Task requirements:
**1.** How would you put this sentence from the arbitration article into Spanish: "He said developing such competences would also help curb the government's reliance on foreign expertise to resolve disputes involving multinational companies."?
**2.** Could you write out the arbitration article from "He said developing" up to and including "involving multinational companies."?
==== Passage shown ====
Nana Prof. S.K.B. Asante
Nana Prof. S.K.B. Asante

Build competences in international transactions - Nana Prof. S.K.B. Asante advises lawyers, officials

The Chairman of the Ghana Arbitration Centre, Nana Professor Susubribi Krobea Boaten Asante, has advised lawyers, business executives and government officials to build competences in international business transactions to enable them to deal with disputes of a complex nature.

He said developing such competences would also help curb the government’s reliance on foreign expertise to resolve disputes involving multinational companies.


“I do not see any reason lawyers in this country cannot be experts in international petroleum agreements. I have sat as an arbitrator on cases involving the government of Ghana where about 11 government officials sat down while some middle-level lawyers of an American law firm were actually leading the litigation. This is unacceptable,” Nana Prof. Asante added.

The renowned arbitrator gave the advice when he addressed participants in the first Ghana Arbitration Day in Accra last Thursday.
==== Supplied information ====
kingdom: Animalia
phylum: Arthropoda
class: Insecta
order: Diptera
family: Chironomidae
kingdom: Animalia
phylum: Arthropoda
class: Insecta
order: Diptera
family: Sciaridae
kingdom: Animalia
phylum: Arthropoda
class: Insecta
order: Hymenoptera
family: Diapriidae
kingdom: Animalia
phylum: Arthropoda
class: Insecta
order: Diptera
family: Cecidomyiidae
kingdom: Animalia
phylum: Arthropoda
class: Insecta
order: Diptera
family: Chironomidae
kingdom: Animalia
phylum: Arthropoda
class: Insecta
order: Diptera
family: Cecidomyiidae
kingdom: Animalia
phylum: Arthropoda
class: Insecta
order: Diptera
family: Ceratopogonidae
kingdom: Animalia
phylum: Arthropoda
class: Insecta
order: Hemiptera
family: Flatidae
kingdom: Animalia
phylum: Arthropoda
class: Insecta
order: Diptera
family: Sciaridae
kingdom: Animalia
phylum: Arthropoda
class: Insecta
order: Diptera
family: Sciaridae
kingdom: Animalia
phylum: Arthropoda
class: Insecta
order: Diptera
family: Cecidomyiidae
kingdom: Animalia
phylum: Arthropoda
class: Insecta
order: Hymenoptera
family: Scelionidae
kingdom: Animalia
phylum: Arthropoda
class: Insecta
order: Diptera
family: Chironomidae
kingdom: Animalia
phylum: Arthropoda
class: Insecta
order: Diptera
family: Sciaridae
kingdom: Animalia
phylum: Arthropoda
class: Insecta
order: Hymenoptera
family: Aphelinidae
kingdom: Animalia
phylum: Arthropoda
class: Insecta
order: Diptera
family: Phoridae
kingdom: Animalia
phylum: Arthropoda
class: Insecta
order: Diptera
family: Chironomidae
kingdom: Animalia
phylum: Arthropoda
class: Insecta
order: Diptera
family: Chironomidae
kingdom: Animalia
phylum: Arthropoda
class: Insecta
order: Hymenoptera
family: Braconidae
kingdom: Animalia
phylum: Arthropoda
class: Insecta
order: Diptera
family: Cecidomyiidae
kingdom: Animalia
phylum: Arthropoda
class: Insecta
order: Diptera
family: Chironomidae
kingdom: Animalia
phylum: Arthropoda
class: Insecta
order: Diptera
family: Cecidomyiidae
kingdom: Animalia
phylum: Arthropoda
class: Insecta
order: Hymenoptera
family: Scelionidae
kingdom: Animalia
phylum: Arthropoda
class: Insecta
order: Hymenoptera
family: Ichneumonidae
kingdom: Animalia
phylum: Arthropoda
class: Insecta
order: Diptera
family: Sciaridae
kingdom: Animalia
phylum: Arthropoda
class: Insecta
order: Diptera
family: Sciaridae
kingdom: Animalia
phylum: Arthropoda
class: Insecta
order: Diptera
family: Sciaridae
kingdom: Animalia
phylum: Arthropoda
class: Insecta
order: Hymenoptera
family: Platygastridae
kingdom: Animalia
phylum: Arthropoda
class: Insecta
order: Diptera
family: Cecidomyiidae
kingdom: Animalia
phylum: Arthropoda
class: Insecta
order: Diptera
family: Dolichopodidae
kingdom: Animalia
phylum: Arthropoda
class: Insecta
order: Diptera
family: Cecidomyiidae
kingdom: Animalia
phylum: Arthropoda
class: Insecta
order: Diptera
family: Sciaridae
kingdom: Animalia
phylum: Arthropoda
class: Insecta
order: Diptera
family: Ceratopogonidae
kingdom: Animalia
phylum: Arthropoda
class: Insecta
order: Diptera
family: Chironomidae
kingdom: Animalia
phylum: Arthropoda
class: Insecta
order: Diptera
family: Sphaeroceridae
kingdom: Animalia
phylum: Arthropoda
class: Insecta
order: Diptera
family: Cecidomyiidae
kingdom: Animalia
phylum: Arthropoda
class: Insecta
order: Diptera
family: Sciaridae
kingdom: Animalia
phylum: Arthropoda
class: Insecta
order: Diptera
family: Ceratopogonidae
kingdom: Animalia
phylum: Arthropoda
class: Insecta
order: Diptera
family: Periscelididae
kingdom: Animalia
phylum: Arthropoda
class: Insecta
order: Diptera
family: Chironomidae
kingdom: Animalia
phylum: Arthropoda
====
Full answers:
**1.** Dijo que desarrollar tales competencias también ayudaría a frenar la dependencia del gobierno de la pericia extranjera para resolver disputas en las que participan empresas multinacionales.

**2.**
He said developing such competences would also help curb the government’s reliance on foreign expertise to resolve disputes involving multinational companies.